Since January 2020, the Stop the Money Pipeline coalition has pressured banks, insurers, and asset managers to cut ties with companies financing climate destruction. While its initial top targets were JPMorgan Chase, BlackRock, and Liberty Mutual, the coalition has expanded its efforts--including with a recently launched campaign directed at funders of Enbrige's Line 3 tar sands pipeline.
That controversial project--intensely opposed by Indigenous water protectors and climate campaigners--was the focus of a report by Emily Holden of Floodlight and Emily Atkin of HEATED, published Wednesday in The Guardian.
Citing DeSmog's finding that 77% of board members at seven major U.S. banks have ties to climate-conflicted companies or groups, the pair provided "an on-the-ground look at where all this dirty money is going," as Supran put it.

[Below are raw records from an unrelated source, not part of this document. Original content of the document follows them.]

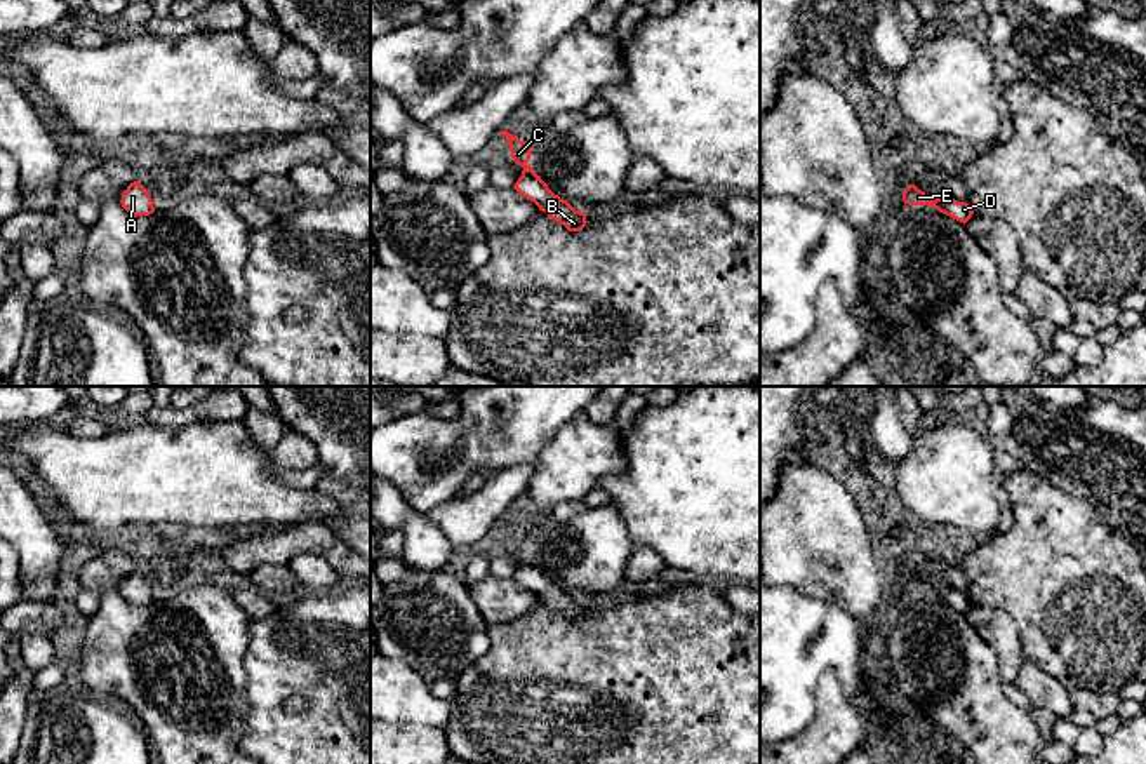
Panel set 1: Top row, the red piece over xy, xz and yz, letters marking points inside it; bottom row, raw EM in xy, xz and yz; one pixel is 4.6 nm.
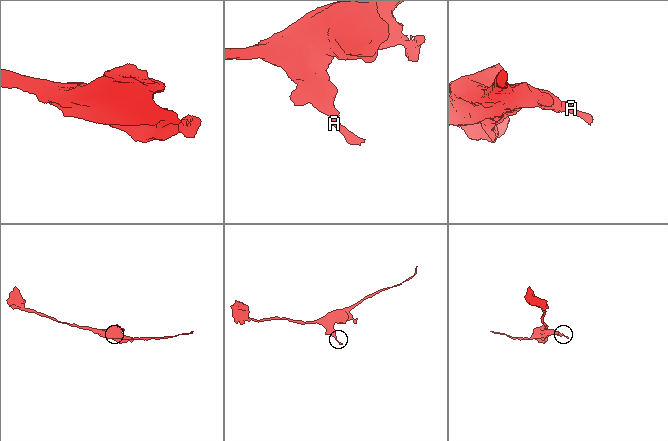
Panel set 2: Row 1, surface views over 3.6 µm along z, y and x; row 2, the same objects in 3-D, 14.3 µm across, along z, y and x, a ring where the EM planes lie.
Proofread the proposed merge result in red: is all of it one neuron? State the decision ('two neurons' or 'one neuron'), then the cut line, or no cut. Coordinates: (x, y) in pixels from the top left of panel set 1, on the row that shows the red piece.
one neuron; cut none

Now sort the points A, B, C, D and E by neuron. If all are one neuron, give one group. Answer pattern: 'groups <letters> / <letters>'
groups A B C D E

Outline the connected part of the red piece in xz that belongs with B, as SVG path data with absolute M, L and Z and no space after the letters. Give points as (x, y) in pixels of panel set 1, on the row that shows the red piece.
M506 129L501 136L510 143L511 158L523 167L513 188L569 231L581 231L586 226L586 212L576 211L567 200L555 195L541 176L534 172L534 167L527 164L530 160L532 144L516 139Z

According to Holden and Atkin:
From the U.S., Bank of America, Citigroup, JPMorgan Chase, and Wells Fargo have made the project possible with billions of dollars in loans, although it's impossible to tally precisely how much they have financed for the pipeline specifically. Another five large Canadian banks are also financing Enbridge, according to RAN.
Out of these nine North American banks backing Enbridge, six have recently published net-zero climate goals, pledging to align their investments with the international Paris climate agreement.
"The banks are gorging on doughnuts and then eating an apple afterwards," said Richard Brooks, the Toronto-based climate finance director for Stand.earth. "We certainly can't rely on banks or the private sector to lead us into climate safety and lead us toward emissions reductions. We need policy, we need regulation. We need government to act."
Last week, 145 groups sent a letter to John Kerry, President Joe Biden's climate envoy, encouraging the former secretary of state to use his current position to help end "the flow of private finance from Wall Street to the industries driving climate change around the world--fossil fuels and forest-risk commodities."
In another pair of letters last week, federal lawmakers and environmental groups pressed Federal Reserve Chair Jerome Powell to pursue bolder efforts to protect U.S. financial institutions and the economy from risks posed by the climate crisis.
Campaigners are also calling for changes at the institutions.
"We need people who are willing to lead on climate on the boards of the country's largest financial institutions," said Connon. "That's why Stop the Money Pipeline is joining the growing calls on major investors, such as BlackRock and Vanguard, demanding that they vote against any corporate directors that have proven themselves unable or unwilling to take real action on climate. That starts this shareholder season."